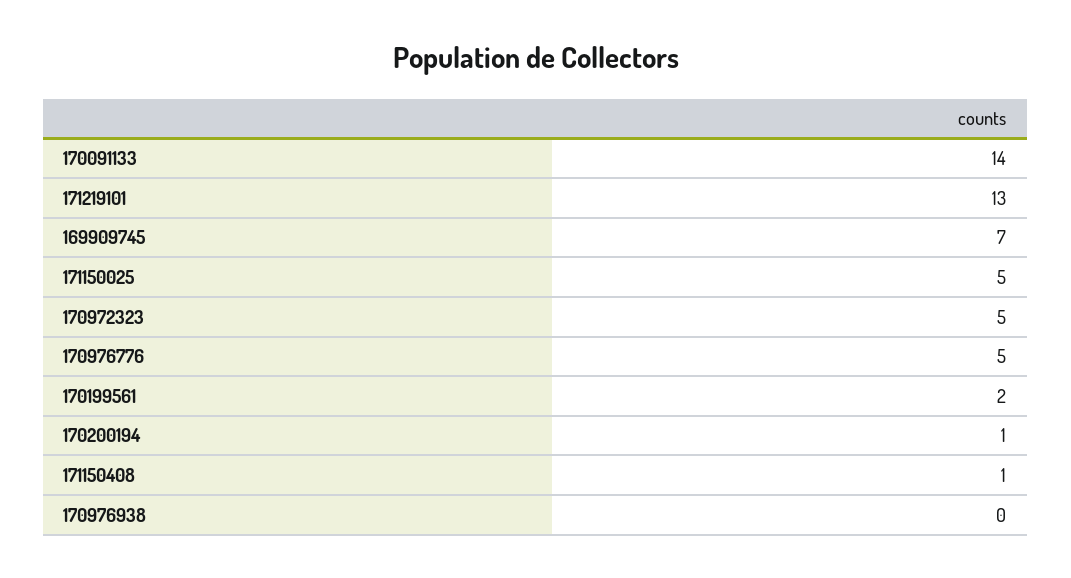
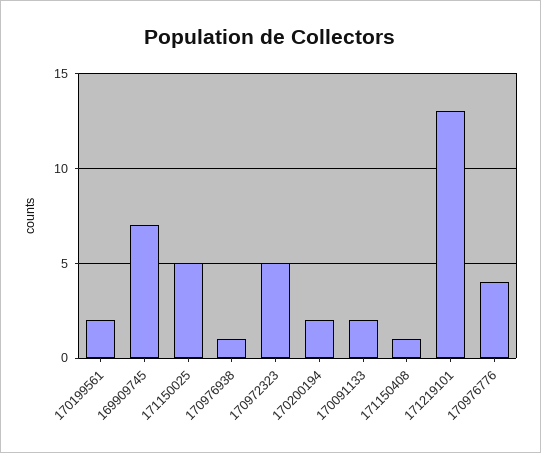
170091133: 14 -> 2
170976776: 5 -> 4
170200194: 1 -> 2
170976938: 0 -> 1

==

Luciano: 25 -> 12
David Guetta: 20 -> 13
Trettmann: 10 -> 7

==

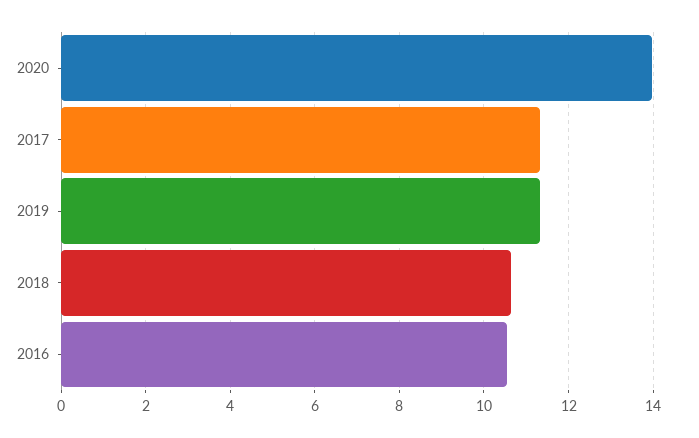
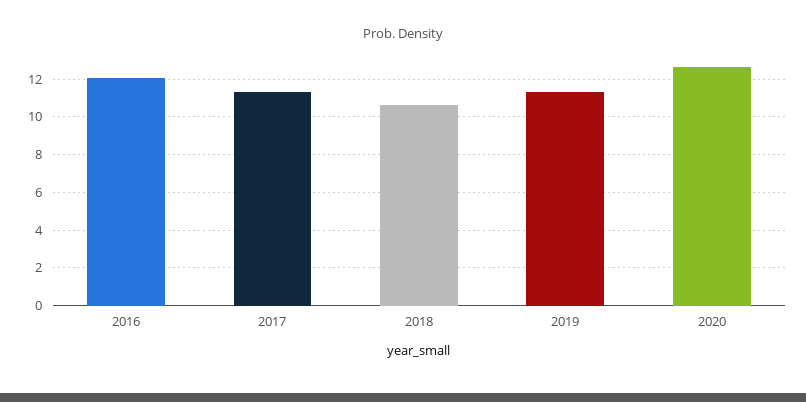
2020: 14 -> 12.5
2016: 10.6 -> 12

• _JOB ITEM_
From the records above, copy only the lines starting with the line that holds "170091133: 14 -> 2" and going on through the line that holds "170976938: 0 -> 1", exactly as written.

• _FINAL ANSWER_
170091133: 14 -> 2
170976776: 5 -> 4
170200194: 1 -> 2
170976938: 0 -> 1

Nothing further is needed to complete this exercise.